The Taliban has claimed responsibility for a car bombing in eastern Afghanistan that officials say killed at least 14 soldiers when it targeted a military base in Nangarhar.
Local councilor Ajmad Omar said four other troops were wounded in the attack on January 30, in the Shrizad district near the border with Pakistan.
The dpa news agency quoted a spokesman for the Taliban, Zabiullah Mujahid, claiming that the militant group carried out the attack and saying casualty figures were higher.
Both the Taliban -- who are engaged in mostly deadlocked peace talks with the Afghan government in Qatar -- and Islamic State (IS) are active in the area.
Meanwhile, the Afghan Interior Ministry and a lawmaker are providing contradictory accounts of a deadly clash that occurred in the central Wardak Province a day earlier.
The ministry said police killed seven local militia members and wounded nine more in a skirmish in the Behsood district late on January 29. It also said 68 militia members were arrested for disrupting police efforts.
But a local Wardak lawmaker, Mahdi Rasikh, was quoted as saying that police had opened fire on a peaceful demonstration, killing 11 and injuring 20 more.
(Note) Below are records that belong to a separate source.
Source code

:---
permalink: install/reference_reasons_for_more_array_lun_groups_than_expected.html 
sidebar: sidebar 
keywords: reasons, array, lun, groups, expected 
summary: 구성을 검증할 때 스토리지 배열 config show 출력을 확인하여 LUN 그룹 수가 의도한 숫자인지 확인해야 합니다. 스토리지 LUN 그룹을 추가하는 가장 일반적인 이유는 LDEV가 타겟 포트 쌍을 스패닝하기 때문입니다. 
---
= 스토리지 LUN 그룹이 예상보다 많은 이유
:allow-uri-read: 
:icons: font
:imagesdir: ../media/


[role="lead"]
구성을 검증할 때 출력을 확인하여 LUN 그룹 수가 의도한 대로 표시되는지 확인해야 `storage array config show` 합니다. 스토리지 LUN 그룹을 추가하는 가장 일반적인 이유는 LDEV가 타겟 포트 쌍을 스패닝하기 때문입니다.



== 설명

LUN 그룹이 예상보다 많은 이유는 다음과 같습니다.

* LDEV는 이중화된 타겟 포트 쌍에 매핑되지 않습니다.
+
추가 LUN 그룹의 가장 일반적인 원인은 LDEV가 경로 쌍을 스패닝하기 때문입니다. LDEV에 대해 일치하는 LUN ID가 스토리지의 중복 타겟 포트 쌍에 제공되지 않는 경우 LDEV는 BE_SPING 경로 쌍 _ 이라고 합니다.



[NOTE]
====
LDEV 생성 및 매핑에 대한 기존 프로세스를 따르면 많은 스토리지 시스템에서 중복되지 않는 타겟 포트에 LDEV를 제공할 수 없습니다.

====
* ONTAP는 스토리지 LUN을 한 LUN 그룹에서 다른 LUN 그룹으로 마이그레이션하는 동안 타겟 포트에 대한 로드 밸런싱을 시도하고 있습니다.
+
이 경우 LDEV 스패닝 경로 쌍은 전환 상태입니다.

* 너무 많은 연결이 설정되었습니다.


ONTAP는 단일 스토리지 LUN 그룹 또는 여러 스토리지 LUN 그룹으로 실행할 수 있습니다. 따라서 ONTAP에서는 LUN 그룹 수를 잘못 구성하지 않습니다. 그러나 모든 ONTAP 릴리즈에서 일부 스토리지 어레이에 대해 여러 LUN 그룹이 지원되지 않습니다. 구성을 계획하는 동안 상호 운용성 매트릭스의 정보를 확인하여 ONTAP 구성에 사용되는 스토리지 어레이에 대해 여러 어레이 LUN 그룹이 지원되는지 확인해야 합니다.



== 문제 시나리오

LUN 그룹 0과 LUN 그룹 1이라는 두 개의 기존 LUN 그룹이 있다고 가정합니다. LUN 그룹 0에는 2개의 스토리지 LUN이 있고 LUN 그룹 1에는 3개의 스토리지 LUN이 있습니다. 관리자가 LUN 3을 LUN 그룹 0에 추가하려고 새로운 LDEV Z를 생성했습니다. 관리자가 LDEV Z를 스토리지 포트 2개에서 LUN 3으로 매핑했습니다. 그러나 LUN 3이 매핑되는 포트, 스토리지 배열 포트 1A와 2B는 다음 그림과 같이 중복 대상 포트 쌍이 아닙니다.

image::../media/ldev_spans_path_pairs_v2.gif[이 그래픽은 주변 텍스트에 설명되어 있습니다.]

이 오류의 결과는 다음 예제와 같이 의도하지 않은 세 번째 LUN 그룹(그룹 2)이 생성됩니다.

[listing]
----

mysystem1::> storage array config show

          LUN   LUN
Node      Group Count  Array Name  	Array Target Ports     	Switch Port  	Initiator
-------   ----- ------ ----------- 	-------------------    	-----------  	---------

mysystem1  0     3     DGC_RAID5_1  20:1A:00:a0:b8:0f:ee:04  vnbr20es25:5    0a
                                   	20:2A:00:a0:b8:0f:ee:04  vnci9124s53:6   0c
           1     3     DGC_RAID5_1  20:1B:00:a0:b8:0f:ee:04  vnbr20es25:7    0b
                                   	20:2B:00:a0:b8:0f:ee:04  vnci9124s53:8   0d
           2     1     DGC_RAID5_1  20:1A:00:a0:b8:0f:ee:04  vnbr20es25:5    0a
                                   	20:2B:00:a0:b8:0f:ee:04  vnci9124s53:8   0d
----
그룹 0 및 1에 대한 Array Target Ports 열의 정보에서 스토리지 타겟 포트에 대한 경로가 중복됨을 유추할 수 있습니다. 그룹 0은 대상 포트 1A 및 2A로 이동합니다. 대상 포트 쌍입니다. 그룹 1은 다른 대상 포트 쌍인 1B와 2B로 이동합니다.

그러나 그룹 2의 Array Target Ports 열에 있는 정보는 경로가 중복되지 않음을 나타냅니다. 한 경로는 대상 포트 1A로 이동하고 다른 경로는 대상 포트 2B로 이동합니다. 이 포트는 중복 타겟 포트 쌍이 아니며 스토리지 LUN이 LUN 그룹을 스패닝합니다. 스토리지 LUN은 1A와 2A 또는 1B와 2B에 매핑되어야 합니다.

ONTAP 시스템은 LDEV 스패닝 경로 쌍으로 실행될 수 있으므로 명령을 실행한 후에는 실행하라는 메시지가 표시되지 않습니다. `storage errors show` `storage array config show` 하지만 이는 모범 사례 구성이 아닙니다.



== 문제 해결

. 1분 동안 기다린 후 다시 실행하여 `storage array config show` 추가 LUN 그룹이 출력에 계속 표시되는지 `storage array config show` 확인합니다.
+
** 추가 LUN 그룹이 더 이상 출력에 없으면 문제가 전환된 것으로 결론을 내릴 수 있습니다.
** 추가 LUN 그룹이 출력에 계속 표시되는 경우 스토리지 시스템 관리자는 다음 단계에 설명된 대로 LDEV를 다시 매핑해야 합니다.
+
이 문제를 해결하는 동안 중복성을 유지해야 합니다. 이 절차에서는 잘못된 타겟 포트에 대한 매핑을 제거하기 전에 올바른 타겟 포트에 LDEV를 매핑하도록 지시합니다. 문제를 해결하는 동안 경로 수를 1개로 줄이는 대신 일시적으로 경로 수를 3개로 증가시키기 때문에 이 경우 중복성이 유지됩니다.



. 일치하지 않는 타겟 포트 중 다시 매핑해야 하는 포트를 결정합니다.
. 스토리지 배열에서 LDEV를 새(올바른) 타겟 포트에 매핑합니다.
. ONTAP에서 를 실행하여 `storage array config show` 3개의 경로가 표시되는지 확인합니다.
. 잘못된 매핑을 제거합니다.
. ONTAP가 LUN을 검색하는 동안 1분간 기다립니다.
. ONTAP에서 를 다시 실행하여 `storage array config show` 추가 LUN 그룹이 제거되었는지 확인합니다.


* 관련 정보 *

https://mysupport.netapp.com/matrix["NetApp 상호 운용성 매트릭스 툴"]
The continued violence comes with calls rising from Kabul for the United States to ramp up pressure on the Taliban and avoid rushing the withdrawal of more of its 2,500 or so troops from Afghanistan.
Afghan and Pakistani security sources reported on January 28 that a mine blast in Nangarhar Province killed Mangal Bagh, the leader of the Pakistan-based militant group Lashkar-e Islam.
In 2018, the United States placed a $3 million bounty on Bagh’s head over his alleged role in attacks on NATO convoys, drug trafficking, and other illegal activities.
On January 29, Afghan President Ashraf Ghani urged the United States and NATO to "take a very strong stand on the conditions-based approach" to withdrawing their troops.
Ghani said members of the transatlantic alliance had told him they were "very much interested in continuing" NATO's mission in Afghanistan.
Ashraf also said the new administration of U.S. President Joe Biden "is going to send a team to Kabul" to discuss ways to energize Afghan peace talks.
The Pentagon said this week that "the Taliban are not meeting their commitments" under an agreement reached nearly a year ago on the withdrawal of U.S. troops.